憑依されている間、彼はこの世のものは思えぬ音をサンプリングしていた。憑依が解けたのち、彼はその不可思議で魅力的な音の出所を思い起こそうとするが、まったく見当がつかない。
彼は憑りつかれたかのように、音を探求して各地を放浪する。

詩人はマジュヌーンであり、詩の才能はジンにより引き出されている。
そのように見なされることもあったという。

この世ならざる優れた芸術は、人間の力だけでは獲得し得ないのだろう。


他にも興味深い話を聞いた。
彼のおばあさんの家は呪われているらしく、家でノイズや声が聞こえてくるという。

「悪しきスピリットが家に漂っているんじゃないかな?」

彼は言った。

ムスリムにとって、この手の話はどのように理解されるのだろうか。今回は詳しく聞かなかったが、次に機会があればいろいろ聞いてみたい。

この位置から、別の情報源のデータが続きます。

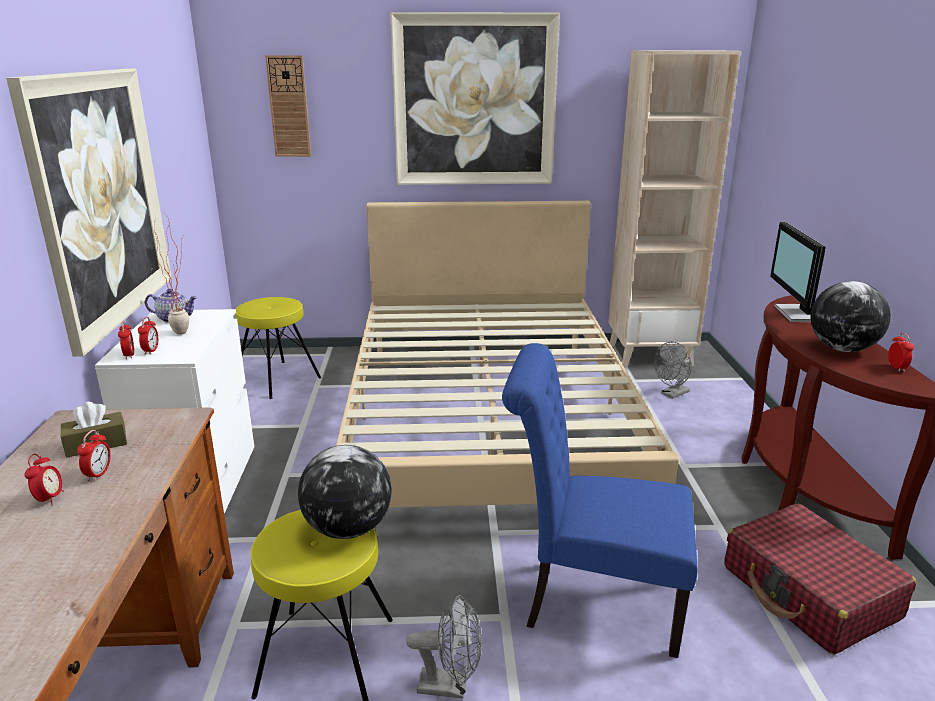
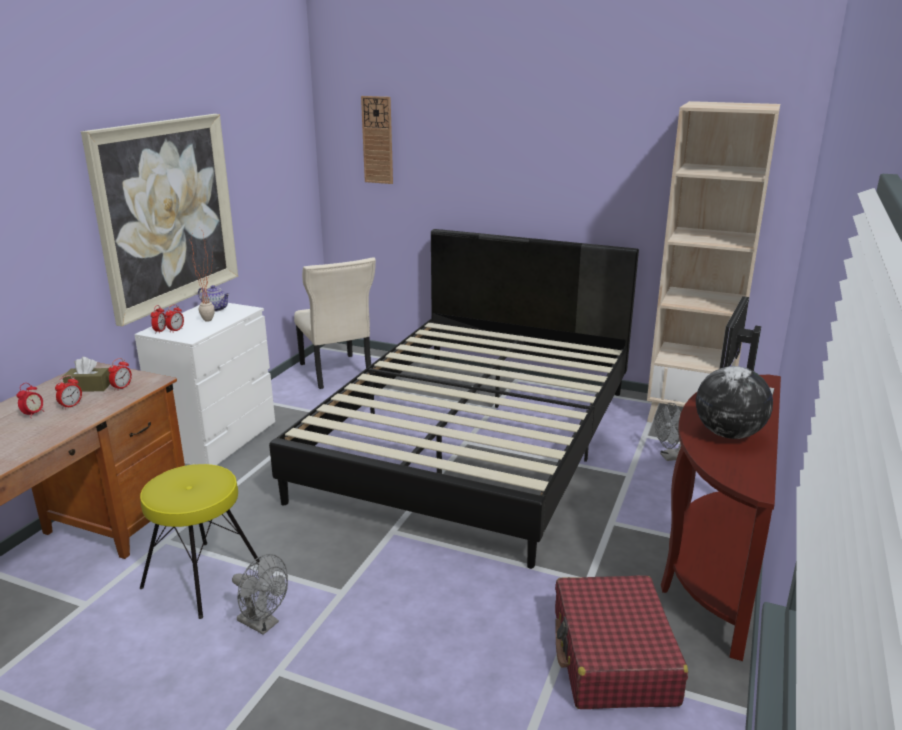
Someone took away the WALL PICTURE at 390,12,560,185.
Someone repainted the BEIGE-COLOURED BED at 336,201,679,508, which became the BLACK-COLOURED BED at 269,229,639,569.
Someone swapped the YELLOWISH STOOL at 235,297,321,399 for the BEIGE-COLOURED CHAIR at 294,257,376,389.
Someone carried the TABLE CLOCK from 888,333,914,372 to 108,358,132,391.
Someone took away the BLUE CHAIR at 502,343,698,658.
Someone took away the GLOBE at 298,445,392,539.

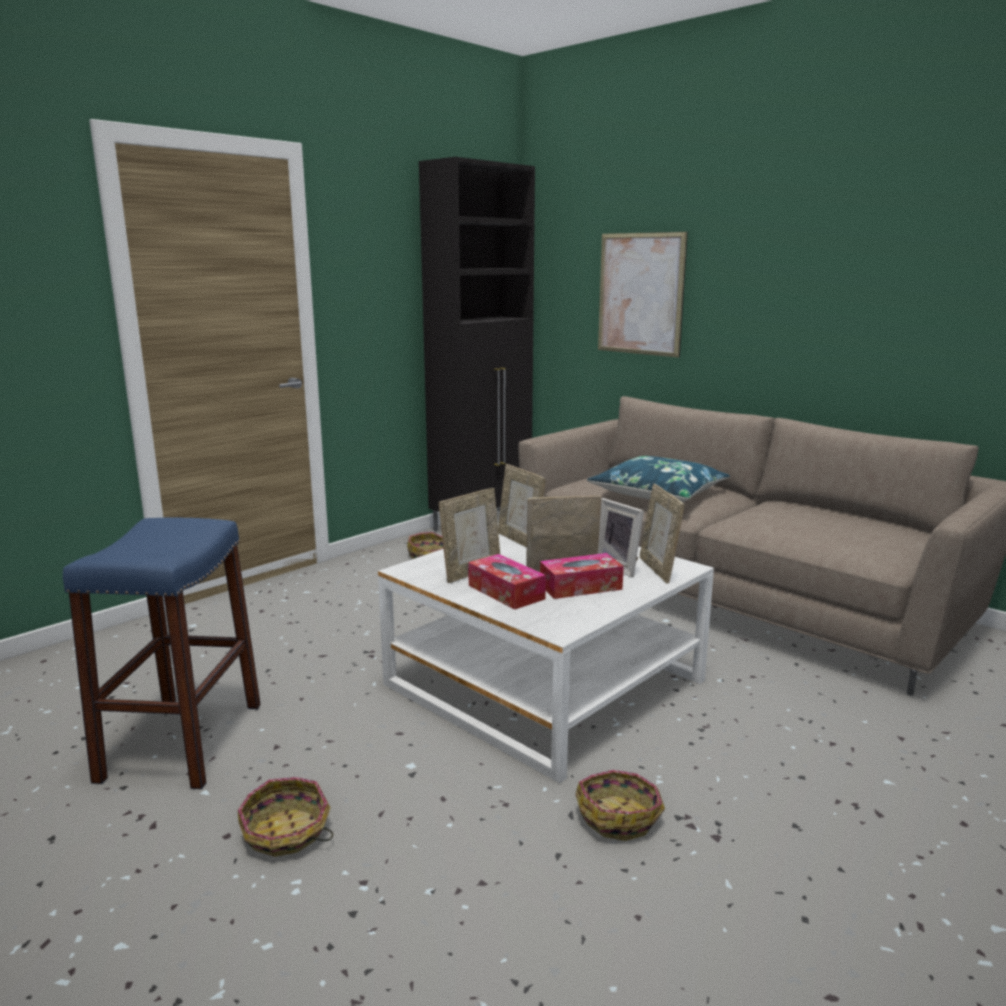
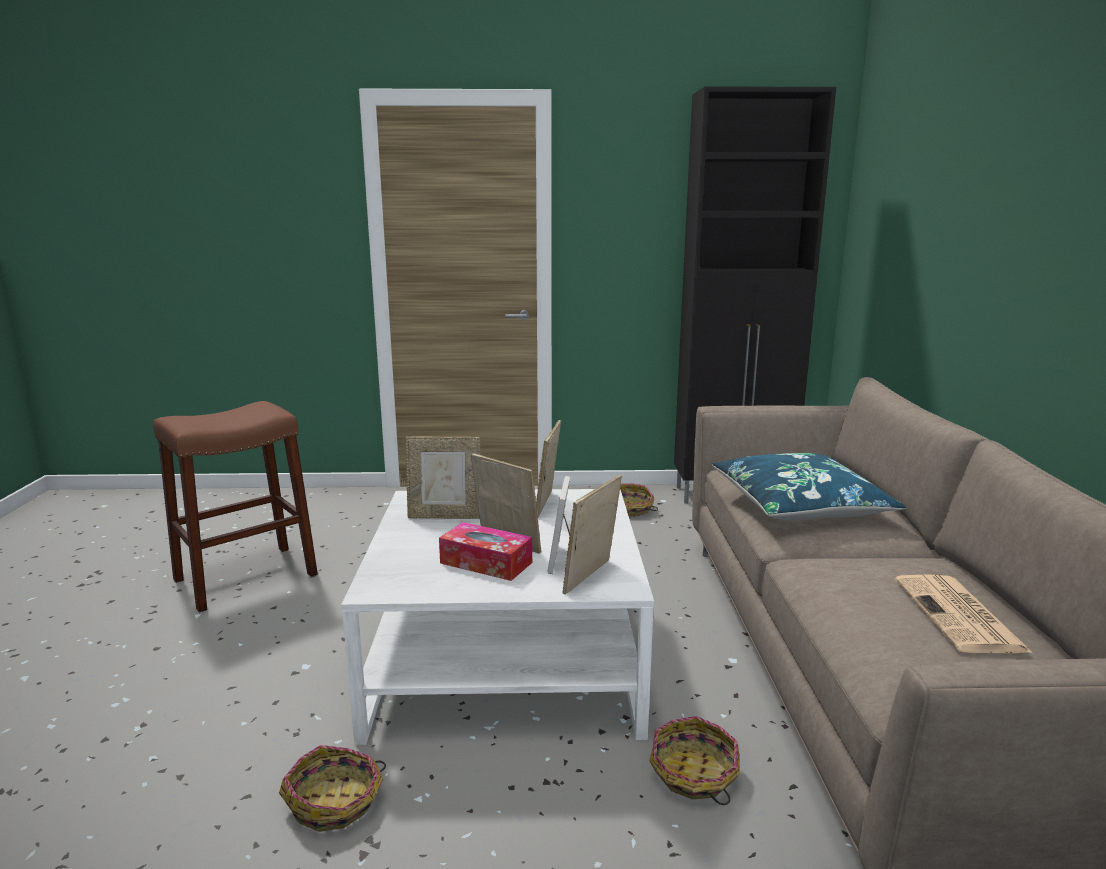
Someone took away the WALL PICTURE at 598,232,688,358.
Someone repainted the BLUE STOOL at 63,517,261,789, which became the BROWNISH STOOL at 153,401,318,612.
Someone took away the BOX OF TISSUES at 468,554,546,610.
Someone carried the BASKET from 238,777,333,857 to 649,716,740,805.
Someone put down the DAILY PAPER at 895,574,1033,653.

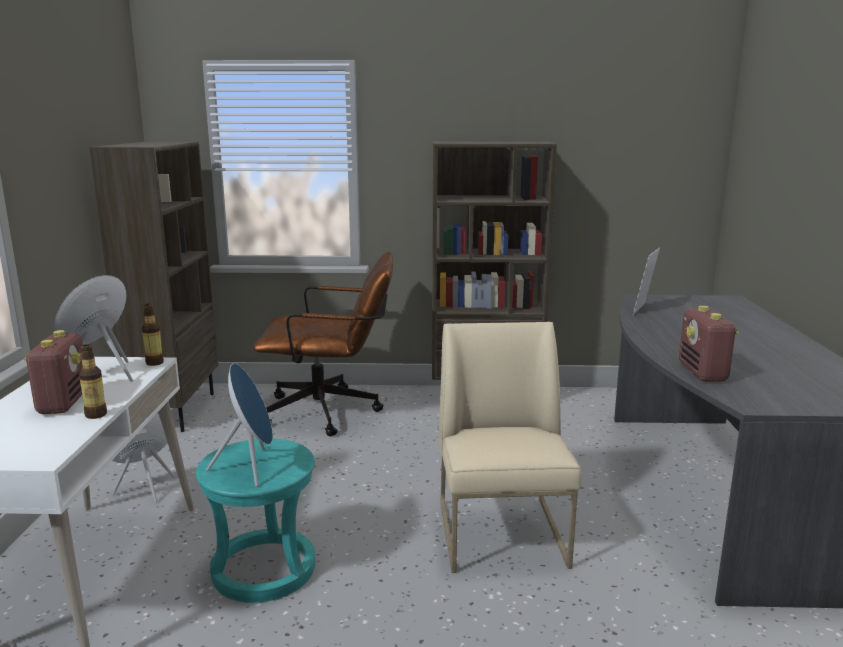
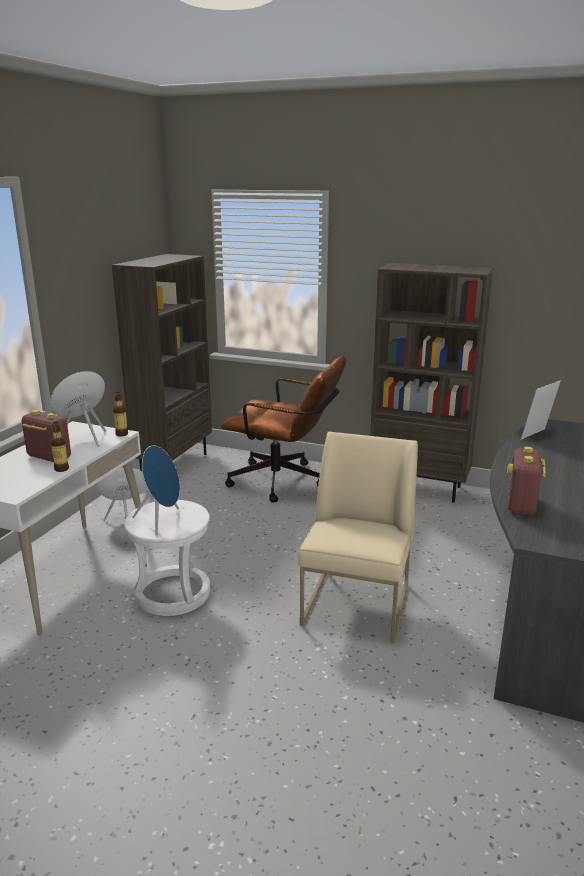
Someone rotated the RADIO RECEIVER at 24,330,83,414 by 75 degrees counterclockwise.
Someone repainted the TURQUOISE STOOL at 196,439,316,603, which became the WHITE STOOL at 124,500,210,616.

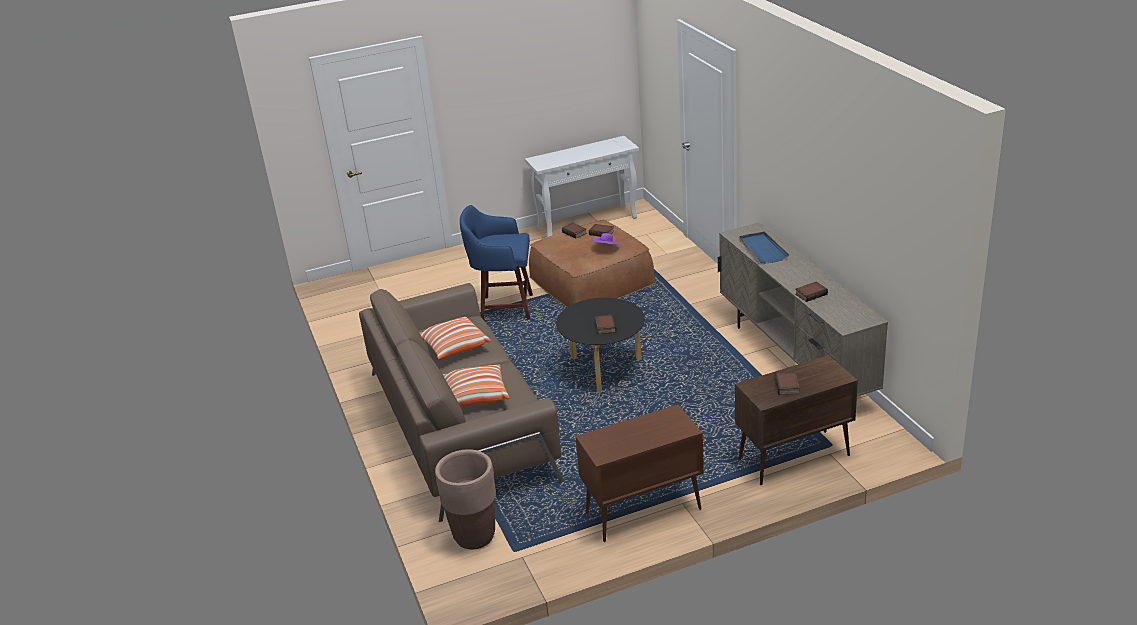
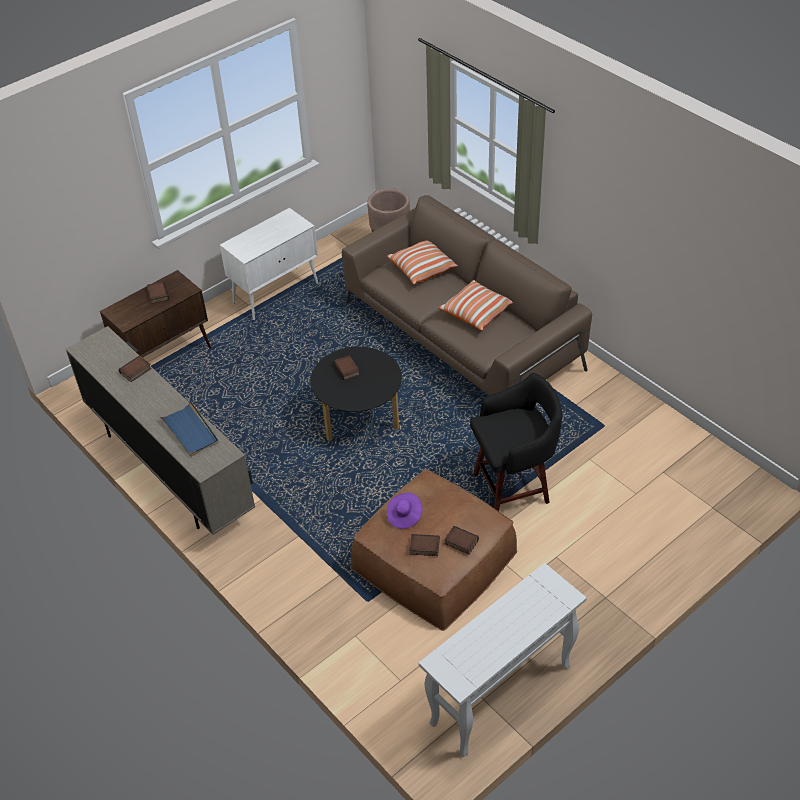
Someone repainted the BLUE STOOL at 460,205,533,320, which became the BLACK-COLOURED STOOL at 470,373,562,511.
Someone repainted the BROWNISH CUPBOARD at 575,405,704,542, which became the WHITE CUPBOARD at 220,208,318,320.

猫がやたらと甘えて、飯をねだってくる。あざとすぎるのはよくない。
別のカフェでは、抹茶をいただいた。

部屋をサイードが訪ねてきた。
彼の叔父も、ジンに憑かれたことがあるらしい。

非常に興味深かったので、2時間近く話し込んでしまった。

そのあと、ジンについて少しだけ調べた。ショートフィルムの彼のように、私もジンを追いかけたのだった。ほんの少しだけ。


11月11日(土)

8時48分に起きた。
8時40分に集合してプールに行く予定だったが、間に合いそうにない。

二度寝してもしょうがないので、書き溜めた日記書いたり、宿題をしたりした。

韓国のキム(マルワーン)がマンゴーをくれた。

リーダーやルームメイトとだべった。Maher Zain の "Rahmatun Lil’Alameen"が、日本人男子学生のはやりである。


夜に勉強していると、アナスがオーツを茹でてくれた。
こいつはいつも、真夜中にご飯を作ってくれる。

先ほどまで台湾のサイと日本語で話していたので、アラビア語で話しかけるつもりが、日本語混じりになってしまった。

サイは非常に流ちょうな日本語を操る。(「N1はムリ~」とのことだが。)

言葉を切り替えるのは大変だ。
いや、真夜中で眠いから切り替えられないのだ。

はちみつをかけたオーツを食べ、満足しながら眠った。